• WHAT YOU HAVE TO DO: Which lines of the data below hold "butt"? Copy each of them.

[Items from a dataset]
***

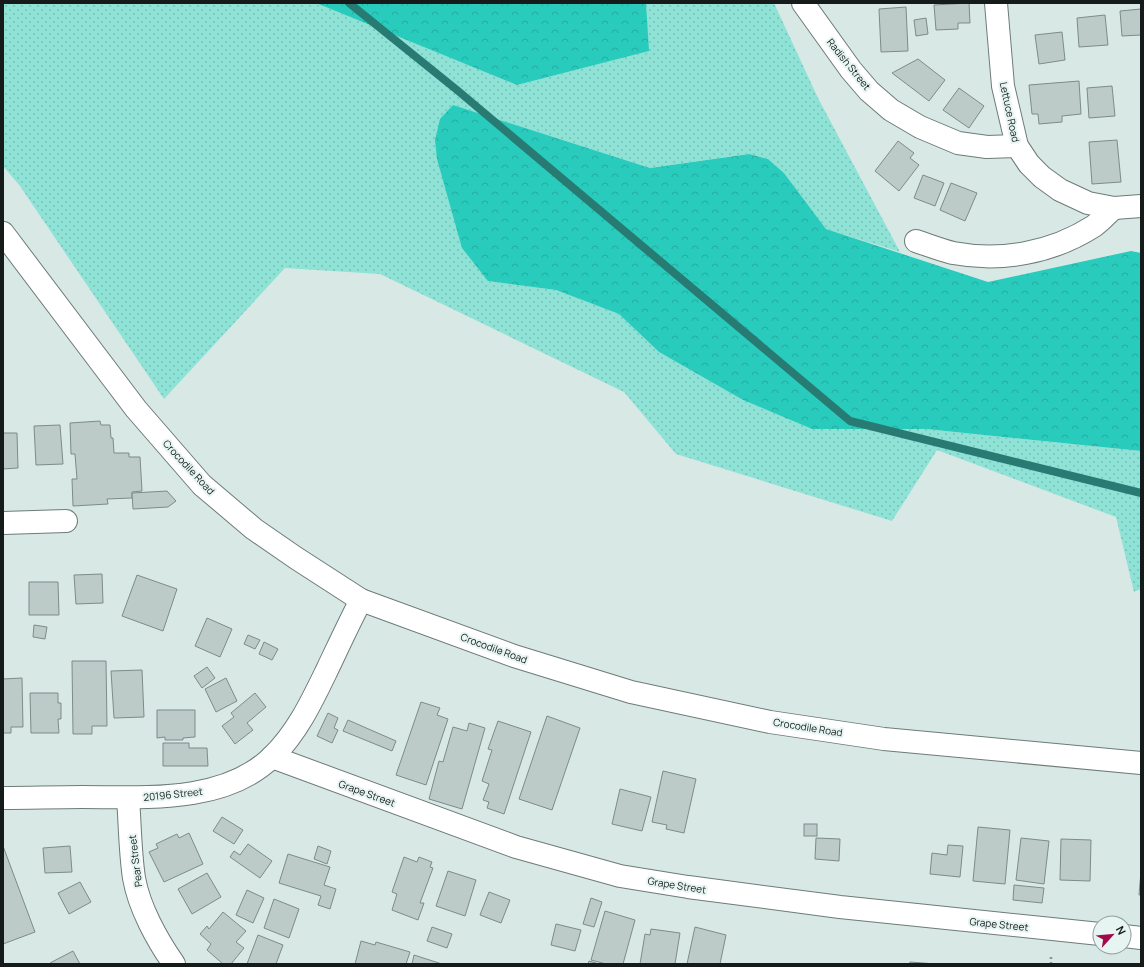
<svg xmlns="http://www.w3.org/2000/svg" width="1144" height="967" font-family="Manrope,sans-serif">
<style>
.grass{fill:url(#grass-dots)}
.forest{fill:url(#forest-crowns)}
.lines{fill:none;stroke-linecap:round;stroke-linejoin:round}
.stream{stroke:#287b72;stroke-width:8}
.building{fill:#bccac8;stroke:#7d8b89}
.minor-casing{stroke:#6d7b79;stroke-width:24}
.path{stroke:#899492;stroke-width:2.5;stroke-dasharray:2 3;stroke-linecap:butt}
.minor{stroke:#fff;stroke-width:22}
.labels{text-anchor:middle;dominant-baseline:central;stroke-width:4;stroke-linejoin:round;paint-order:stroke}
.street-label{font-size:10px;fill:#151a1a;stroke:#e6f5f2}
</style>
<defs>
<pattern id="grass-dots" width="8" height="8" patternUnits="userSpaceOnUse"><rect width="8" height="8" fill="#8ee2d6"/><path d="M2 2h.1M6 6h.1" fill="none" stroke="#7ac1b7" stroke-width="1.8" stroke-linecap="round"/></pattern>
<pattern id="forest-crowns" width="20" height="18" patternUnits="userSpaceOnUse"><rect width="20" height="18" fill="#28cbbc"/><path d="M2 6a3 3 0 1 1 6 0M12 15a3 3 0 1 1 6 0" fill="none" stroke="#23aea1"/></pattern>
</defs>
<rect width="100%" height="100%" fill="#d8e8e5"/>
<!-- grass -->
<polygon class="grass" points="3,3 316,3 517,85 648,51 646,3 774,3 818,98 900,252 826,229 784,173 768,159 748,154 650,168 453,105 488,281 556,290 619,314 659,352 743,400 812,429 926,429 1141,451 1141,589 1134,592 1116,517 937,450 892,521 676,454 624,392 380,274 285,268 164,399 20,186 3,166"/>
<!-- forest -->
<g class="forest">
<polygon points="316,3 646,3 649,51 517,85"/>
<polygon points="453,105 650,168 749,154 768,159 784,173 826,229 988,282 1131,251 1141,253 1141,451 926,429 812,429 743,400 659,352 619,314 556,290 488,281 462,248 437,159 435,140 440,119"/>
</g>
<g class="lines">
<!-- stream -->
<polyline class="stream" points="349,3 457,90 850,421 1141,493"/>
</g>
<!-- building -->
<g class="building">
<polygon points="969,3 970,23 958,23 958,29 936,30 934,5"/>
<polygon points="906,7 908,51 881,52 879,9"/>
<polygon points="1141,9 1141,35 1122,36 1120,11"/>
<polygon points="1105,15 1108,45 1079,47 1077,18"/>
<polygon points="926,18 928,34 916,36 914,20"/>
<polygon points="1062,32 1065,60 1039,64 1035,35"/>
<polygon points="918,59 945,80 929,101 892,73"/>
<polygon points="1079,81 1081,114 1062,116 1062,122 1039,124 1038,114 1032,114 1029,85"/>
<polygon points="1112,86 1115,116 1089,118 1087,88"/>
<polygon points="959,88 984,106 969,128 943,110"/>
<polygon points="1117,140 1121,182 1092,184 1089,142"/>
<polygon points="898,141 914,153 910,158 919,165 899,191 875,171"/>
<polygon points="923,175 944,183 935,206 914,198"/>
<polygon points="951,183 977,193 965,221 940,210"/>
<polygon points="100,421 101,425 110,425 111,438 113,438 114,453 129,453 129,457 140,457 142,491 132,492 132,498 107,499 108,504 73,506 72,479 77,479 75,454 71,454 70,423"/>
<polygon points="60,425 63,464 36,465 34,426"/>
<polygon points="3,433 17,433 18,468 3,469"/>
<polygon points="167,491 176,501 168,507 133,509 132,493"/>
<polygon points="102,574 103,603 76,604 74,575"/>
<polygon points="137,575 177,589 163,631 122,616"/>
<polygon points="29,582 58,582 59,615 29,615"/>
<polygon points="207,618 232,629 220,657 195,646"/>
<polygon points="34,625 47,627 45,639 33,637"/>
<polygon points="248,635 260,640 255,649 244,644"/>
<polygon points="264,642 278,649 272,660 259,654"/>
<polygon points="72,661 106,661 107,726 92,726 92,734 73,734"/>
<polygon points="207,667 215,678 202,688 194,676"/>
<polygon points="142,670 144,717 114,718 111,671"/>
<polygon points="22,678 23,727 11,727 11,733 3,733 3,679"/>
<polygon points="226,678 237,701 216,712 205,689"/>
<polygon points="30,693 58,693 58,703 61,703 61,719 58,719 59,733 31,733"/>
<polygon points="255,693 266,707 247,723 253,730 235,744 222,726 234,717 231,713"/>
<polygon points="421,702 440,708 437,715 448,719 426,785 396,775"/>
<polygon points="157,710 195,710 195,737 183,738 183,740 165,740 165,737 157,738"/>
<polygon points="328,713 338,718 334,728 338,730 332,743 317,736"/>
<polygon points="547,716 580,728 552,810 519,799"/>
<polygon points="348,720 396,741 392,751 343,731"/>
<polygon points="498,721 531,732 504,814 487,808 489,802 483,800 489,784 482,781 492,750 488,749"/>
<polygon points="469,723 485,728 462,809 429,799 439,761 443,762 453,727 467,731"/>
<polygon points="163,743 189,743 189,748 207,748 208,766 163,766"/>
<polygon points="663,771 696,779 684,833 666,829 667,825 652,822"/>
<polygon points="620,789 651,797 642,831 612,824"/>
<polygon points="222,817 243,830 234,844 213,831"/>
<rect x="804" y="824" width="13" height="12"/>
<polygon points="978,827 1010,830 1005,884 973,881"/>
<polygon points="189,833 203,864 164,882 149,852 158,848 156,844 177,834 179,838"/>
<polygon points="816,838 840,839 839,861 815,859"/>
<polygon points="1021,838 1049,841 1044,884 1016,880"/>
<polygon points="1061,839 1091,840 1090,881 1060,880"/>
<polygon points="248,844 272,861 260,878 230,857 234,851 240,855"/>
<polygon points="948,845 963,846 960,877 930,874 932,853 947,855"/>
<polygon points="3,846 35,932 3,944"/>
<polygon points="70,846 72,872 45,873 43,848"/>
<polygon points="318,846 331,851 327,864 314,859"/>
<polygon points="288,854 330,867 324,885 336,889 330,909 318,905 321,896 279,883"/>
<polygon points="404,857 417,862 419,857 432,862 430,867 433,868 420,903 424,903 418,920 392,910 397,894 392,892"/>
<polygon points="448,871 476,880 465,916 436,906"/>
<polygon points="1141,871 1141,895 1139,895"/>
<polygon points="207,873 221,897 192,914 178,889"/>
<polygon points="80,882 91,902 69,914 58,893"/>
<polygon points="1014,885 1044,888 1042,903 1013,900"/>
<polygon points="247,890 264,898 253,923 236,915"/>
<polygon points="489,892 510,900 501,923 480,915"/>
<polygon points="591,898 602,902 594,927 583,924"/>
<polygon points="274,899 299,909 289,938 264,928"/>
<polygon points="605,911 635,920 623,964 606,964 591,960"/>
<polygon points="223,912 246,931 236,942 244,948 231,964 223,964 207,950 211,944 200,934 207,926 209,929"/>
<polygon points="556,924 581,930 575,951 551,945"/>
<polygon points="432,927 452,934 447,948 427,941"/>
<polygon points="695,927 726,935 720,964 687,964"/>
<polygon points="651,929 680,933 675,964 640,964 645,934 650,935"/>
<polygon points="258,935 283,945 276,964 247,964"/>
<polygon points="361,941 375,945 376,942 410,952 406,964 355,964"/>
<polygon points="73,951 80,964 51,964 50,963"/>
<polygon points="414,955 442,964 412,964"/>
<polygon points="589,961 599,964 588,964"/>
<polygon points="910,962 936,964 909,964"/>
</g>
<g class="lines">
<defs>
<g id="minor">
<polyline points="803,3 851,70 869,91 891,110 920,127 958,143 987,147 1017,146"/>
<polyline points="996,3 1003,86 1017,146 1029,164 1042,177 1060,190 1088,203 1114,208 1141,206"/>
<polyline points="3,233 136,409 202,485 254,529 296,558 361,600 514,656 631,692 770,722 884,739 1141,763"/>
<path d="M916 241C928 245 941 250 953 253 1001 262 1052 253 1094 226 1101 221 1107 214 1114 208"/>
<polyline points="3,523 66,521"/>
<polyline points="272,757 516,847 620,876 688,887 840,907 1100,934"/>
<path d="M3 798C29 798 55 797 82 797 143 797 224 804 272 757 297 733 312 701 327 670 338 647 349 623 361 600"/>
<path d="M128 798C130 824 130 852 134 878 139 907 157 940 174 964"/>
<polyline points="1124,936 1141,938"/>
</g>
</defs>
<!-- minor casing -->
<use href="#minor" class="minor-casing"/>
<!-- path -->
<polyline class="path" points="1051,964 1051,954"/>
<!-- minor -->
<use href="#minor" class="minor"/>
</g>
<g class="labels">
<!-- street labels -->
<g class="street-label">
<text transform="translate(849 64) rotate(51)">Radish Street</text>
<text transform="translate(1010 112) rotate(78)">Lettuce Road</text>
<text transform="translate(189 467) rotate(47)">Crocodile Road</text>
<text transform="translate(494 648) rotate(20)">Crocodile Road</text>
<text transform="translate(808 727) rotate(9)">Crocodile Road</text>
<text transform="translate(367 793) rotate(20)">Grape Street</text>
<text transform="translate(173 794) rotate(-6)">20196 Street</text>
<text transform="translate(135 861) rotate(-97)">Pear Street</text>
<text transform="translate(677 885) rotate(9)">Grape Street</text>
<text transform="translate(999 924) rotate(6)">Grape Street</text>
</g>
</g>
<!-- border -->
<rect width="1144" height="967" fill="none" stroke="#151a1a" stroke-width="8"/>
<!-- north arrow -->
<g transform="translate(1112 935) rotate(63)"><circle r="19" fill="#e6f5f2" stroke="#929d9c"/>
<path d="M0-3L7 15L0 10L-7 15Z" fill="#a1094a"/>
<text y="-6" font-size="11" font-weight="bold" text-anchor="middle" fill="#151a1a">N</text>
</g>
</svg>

***

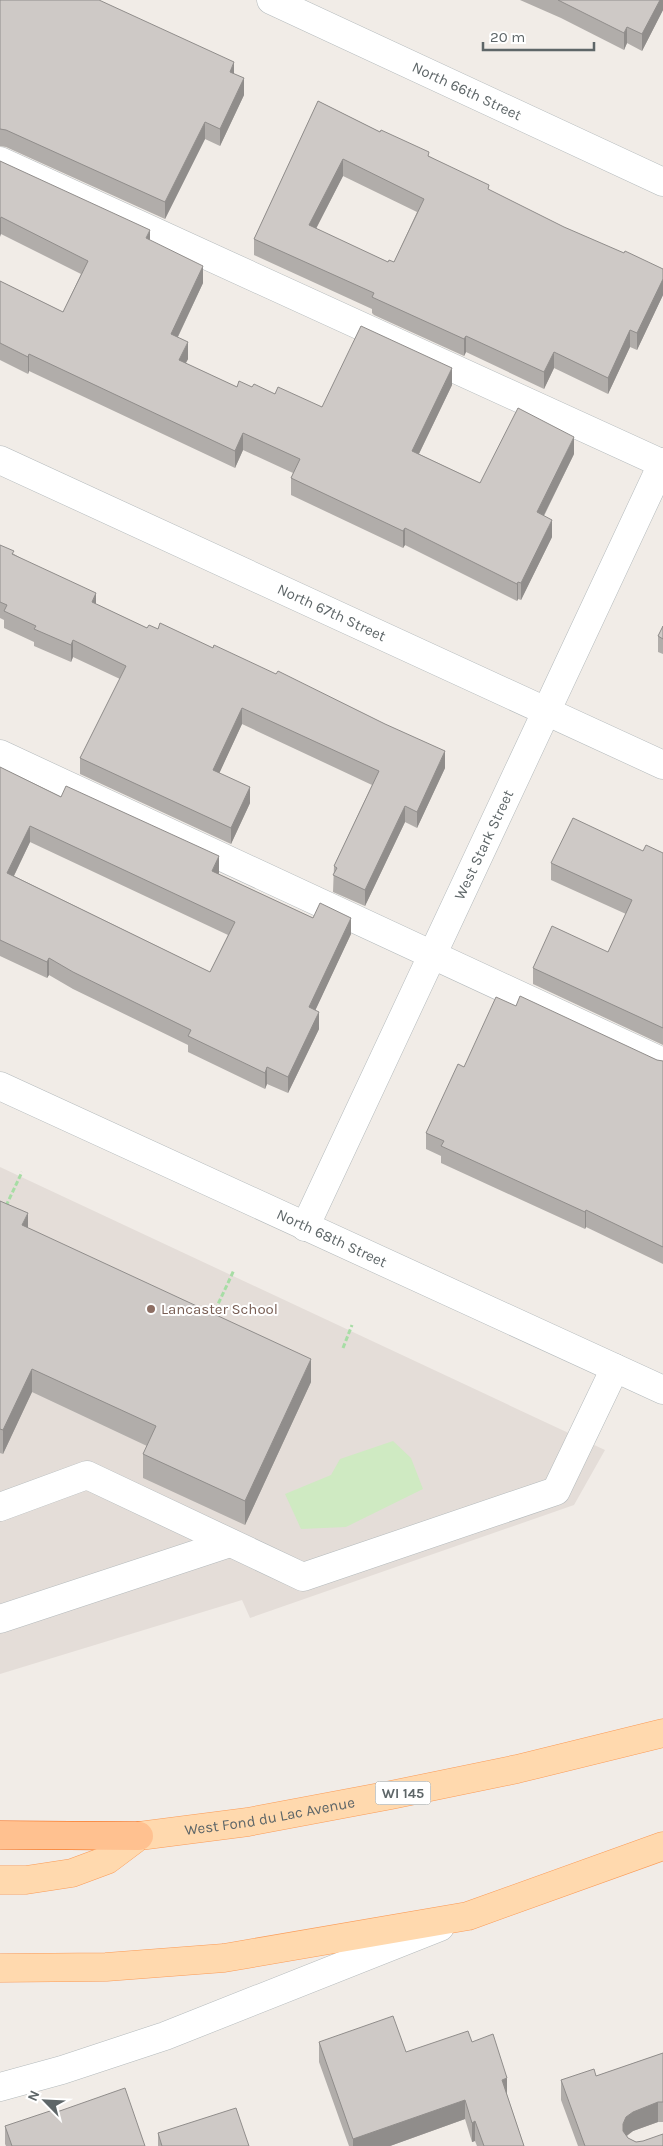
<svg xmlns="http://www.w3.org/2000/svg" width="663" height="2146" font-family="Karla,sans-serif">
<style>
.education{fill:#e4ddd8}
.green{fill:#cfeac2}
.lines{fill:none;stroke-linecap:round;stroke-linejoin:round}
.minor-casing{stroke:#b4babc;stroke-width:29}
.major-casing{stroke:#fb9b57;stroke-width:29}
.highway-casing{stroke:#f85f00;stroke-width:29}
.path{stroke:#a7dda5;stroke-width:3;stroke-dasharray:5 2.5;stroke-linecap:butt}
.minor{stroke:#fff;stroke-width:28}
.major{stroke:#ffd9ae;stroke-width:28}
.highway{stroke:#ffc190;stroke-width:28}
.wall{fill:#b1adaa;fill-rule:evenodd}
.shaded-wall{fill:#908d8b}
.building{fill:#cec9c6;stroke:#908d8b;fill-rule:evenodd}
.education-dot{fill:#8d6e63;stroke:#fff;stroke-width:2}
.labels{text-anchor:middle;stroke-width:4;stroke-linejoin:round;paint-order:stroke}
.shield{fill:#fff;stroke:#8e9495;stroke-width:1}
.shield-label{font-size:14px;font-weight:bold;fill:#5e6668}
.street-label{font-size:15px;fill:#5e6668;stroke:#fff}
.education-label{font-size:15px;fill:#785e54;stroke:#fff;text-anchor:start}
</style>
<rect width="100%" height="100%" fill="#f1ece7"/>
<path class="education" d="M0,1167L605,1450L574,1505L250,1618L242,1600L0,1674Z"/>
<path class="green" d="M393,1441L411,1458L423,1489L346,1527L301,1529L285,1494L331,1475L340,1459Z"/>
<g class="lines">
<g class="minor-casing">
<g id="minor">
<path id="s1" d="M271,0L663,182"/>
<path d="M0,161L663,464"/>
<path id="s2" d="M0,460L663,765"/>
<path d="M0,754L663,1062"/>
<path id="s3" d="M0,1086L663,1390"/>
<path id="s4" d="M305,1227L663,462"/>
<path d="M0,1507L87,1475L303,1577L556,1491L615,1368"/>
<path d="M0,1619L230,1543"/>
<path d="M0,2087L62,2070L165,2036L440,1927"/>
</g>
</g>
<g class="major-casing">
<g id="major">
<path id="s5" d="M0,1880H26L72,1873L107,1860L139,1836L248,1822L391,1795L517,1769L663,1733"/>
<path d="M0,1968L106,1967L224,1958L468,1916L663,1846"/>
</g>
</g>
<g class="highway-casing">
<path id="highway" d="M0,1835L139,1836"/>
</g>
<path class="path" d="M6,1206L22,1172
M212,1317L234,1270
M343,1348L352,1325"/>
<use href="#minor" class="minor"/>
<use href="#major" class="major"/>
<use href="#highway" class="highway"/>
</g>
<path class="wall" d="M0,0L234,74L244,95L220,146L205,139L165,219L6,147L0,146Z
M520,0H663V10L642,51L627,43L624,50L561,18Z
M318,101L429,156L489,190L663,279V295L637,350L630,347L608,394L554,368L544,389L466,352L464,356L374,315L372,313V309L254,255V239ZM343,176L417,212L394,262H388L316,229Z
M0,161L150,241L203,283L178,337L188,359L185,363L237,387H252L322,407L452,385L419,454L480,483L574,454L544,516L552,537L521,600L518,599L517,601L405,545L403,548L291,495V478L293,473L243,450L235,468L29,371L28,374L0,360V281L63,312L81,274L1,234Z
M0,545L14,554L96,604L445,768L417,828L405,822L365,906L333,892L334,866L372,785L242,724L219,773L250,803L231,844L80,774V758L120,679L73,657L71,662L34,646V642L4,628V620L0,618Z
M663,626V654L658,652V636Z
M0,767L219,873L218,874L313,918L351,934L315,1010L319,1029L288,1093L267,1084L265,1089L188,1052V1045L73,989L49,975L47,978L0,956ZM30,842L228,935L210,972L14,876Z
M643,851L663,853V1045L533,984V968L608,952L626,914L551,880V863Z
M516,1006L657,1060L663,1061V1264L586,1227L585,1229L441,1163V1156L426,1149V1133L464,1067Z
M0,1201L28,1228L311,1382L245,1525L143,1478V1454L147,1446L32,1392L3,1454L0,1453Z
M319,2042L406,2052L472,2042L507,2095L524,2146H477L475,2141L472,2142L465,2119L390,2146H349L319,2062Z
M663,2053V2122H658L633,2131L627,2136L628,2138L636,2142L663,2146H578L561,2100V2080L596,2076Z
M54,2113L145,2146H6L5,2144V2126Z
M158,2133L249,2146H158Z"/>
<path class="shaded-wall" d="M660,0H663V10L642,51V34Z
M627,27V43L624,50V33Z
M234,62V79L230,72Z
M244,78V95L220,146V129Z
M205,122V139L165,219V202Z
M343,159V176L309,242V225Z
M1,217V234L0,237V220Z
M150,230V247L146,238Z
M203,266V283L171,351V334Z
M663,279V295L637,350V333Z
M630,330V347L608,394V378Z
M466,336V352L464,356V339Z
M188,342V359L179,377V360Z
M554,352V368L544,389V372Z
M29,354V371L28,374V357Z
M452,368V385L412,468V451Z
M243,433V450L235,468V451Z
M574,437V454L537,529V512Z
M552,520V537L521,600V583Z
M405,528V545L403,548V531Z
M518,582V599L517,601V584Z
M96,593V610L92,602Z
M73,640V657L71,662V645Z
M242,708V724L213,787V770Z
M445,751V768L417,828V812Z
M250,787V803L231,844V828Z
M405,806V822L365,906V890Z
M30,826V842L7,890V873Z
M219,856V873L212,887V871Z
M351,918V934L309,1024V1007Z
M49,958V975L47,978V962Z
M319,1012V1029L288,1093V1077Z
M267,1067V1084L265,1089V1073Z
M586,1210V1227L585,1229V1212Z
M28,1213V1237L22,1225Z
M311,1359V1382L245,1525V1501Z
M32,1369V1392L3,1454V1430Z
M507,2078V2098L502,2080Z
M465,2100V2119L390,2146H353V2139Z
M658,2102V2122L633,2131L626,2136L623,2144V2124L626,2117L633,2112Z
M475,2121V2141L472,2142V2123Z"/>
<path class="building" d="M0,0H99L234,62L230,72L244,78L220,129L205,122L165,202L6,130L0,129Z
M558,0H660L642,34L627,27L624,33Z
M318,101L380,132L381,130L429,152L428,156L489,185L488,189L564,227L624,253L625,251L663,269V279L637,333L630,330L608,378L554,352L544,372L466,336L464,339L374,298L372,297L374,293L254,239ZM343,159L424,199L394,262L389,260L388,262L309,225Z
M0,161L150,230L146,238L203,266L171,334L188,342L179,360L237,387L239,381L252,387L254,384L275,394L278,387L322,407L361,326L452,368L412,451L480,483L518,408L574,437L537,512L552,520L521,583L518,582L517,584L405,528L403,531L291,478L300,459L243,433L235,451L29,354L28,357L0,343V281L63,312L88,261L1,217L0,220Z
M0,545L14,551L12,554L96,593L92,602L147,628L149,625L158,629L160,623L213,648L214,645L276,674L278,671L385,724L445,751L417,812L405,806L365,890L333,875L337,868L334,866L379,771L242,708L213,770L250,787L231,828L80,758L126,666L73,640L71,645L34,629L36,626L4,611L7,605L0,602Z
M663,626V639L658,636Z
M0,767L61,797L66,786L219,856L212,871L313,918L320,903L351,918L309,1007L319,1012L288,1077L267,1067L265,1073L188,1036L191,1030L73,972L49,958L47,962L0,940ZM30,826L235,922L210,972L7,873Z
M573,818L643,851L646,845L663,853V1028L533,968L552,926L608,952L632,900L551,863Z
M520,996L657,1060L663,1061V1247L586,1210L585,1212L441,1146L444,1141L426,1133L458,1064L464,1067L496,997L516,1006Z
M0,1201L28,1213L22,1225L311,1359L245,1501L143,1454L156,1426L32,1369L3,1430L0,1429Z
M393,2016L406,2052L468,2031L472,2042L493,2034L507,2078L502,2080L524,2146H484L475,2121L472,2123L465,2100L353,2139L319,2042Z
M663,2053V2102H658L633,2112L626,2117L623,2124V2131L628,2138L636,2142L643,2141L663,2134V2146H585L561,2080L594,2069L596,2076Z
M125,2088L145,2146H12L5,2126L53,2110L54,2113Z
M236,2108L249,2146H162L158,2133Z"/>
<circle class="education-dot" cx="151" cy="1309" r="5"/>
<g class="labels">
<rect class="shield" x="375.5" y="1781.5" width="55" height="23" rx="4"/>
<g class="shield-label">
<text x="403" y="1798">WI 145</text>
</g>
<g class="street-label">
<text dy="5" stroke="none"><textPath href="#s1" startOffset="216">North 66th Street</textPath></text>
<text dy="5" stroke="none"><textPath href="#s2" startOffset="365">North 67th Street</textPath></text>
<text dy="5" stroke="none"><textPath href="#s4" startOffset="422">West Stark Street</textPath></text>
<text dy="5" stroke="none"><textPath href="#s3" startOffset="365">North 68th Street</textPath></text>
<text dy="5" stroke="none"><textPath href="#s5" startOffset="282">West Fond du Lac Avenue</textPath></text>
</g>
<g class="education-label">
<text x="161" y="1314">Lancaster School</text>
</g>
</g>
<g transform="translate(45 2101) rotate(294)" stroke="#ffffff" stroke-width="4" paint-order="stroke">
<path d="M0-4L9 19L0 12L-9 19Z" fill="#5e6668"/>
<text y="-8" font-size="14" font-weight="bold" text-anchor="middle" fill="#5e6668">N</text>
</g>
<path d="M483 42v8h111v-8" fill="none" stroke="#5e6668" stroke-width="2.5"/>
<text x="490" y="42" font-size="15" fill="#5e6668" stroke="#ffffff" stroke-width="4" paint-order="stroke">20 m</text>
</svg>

***

• WRITTEN REPLY:
.path{stroke:#899492;stroke-width:2.5;stroke-dasharray:2 3;stroke-linecap:butt}
.path{stroke:#a7dda5;stroke-width:3;stroke-dasharray:5 2.5;stroke-linecap:butt}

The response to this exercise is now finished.